My frustration and concern about the Maudsley model, a prevailing approach in this field, is that it is not tried and tested among the autistic population. It’s well-recognised that people with anorexia often exhibit ASD-like traits, such as a black and white, inflexible mindset, obsessive and repetitive behaviours, withdrawal from social interactions, sensitisation to signals of threat, reduced accuracy in reading the emotions of others (which, as we know from experience, has a far-reaching impact). Therefore, suffering from anorexia when you are already a person with ASD (particularly when you are struggling as that person with ASD), basically just results in barrier upon barrier to treatment and recovery from the ED. The books we’ve been recommended, and have read, have been worth reading; one talks the parent through a meal time with the anorexia sufferer and it covers all those bases but it doesn’t tell me how to get my child out of her room to even entertain the idea of contemplating a plate (or mouthful) of food. That’s another book, one that I think has yet to be written unfortunately.

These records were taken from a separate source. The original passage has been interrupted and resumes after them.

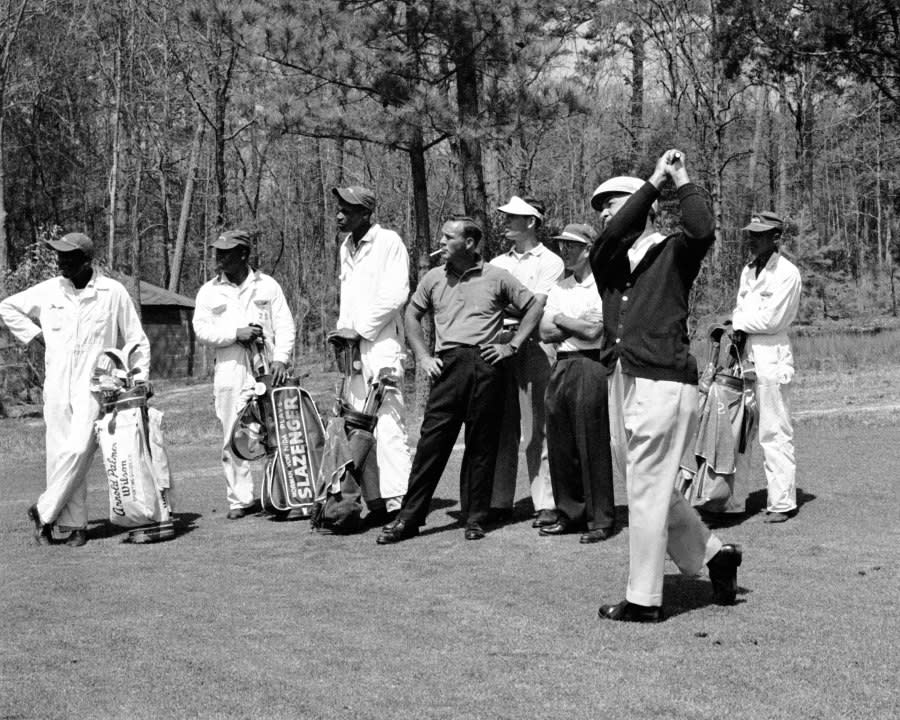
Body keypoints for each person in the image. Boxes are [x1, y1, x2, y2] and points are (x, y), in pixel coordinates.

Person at [589, 150, 743, 622]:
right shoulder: (609, 258)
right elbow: (612, 235)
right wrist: (650, 186)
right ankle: (716, 554)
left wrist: (674, 178)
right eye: (601, 208)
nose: (606, 213)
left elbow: (702, 229)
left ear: (645, 204)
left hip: (664, 378)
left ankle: (643, 599)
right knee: (646, 486)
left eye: (615, 202)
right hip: (622, 376)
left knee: (647, 489)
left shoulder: (675, 250)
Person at [376, 216, 542, 544]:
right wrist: (423, 356)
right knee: (431, 444)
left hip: (487, 364)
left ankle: (475, 518)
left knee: (482, 445)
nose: (440, 241)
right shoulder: (434, 278)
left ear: (468, 243)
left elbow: (534, 306)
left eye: (448, 237)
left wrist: (512, 344)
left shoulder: (497, 276)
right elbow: (411, 314)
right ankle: (409, 518)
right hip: (448, 366)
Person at [0, 231, 150, 547]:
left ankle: (43, 511)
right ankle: (74, 526)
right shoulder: (49, 290)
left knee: (80, 448)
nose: (61, 261)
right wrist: (35, 335)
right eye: (59, 255)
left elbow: (136, 339)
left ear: (86, 260)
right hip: (55, 384)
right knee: (59, 455)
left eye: (68, 256)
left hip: (95, 385)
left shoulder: (112, 292)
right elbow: (7, 307)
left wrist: (139, 378)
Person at [193, 229, 295, 519]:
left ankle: (279, 493)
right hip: (230, 368)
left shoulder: (267, 286)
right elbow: (201, 330)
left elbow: (285, 325)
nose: (220, 258)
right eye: (218, 252)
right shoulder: (209, 291)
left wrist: (281, 360)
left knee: (274, 430)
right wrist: (234, 334)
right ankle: (240, 499)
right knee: (232, 432)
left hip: (267, 369)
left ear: (244, 254)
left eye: (226, 253)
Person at [332, 185, 411, 521]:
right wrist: (343, 334)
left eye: (347, 210)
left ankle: (399, 502)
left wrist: (360, 329)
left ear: (366, 213)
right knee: (357, 425)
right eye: (339, 208)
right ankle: (375, 501)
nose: (339, 214)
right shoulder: (345, 247)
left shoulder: (388, 241)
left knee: (389, 425)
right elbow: (348, 297)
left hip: (382, 345)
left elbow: (396, 294)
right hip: (353, 350)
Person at [489, 195, 564, 528]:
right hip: (498, 343)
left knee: (537, 427)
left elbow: (536, 307)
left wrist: (516, 307)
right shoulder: (495, 263)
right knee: (502, 424)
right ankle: (498, 500)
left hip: (534, 346)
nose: (505, 221)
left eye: (513, 217)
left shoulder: (550, 261)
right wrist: (517, 306)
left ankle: (545, 501)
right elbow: (493, 306)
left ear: (531, 222)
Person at [538, 223, 615, 544]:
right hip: (562, 365)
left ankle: (600, 518)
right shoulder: (560, 287)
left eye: (571, 245)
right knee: (560, 442)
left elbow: (594, 333)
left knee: (591, 441)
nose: (564, 251)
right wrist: (573, 323)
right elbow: (544, 332)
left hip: (591, 364)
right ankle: (569, 512)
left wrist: (561, 320)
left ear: (588, 249)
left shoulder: (602, 286)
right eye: (561, 245)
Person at [732, 211, 802, 523]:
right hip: (743, 354)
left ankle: (782, 501)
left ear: (776, 237)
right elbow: (741, 308)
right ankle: (729, 501)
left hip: (772, 355)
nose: (753, 239)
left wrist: (734, 322)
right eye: (751, 233)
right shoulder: (748, 271)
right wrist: (736, 325)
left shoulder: (787, 273)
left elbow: (772, 321)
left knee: (774, 430)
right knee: (737, 429)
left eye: (760, 234)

So, the current situation is: the doctor is coming out weekly to do P’s obs and weight. In order to get a home visit, I have to go through the same conversation with the same male doctors about why I can’t just bring her in (I try to keep my cool but, while I can achieve this with P – and most of the time with V, who will totally lose the plot if I even begin to raise my voice – these exchanges with the surgery seriously test my patience) because they have to follow ‘best practice’ and that means trying to get her into the surgery rather than come to our house. This week, the doctor and I talked to P through her bedroom door for 20 minutes, trying to coax her out to be weighed, but to no avail. To be fair to P, she had been expecting the doctor the following day and the following day we tried again and eventually she emerged, to be weighed but nothing else – no obs and no discussion. A lot rested on the weight loss today. If it was a kilogram or more since last week, she was going to be admitted to hospital for ‘re-feeding’. It was less than a kilo so no hospital. I’d been mentally preparing myself all morning, for a few nights in hospital so, honestly, I was pleased we didn’t have to go but there is a part of me that thinks, sooner or later, she’s going to end up needing to be fed in hospital so let’s get it over and done with, and I’m aware that it might not just be the once either. Horribly bleak but pretty accurate I think. Plus, I function on a ‘expect the worst and then be pleasantly surprised if the worst doesn’t happen’ basis. It works for me.

As a little epilogue to this post, yesterday, I was advised by CAMHS that my request to trigger a CETR (Care, Education and Treatment Review) for P has been agreed. This was off the back of an email I sent to a member of the local NHS Clinical Commissioning group (and this, itself, was off the back of some advice I received from other parents in similar situations). I do not have a full understanding of the process involved in this but I do understand that it’s another step that can be taken towards ensuring that everything that can be done for P, is being done and the other benefit of something like this, similarly to an EHCP, is that it brings everybody involved a person’s care together, and on one page. I hope. I’ll write more about it as I figure it out a bit more.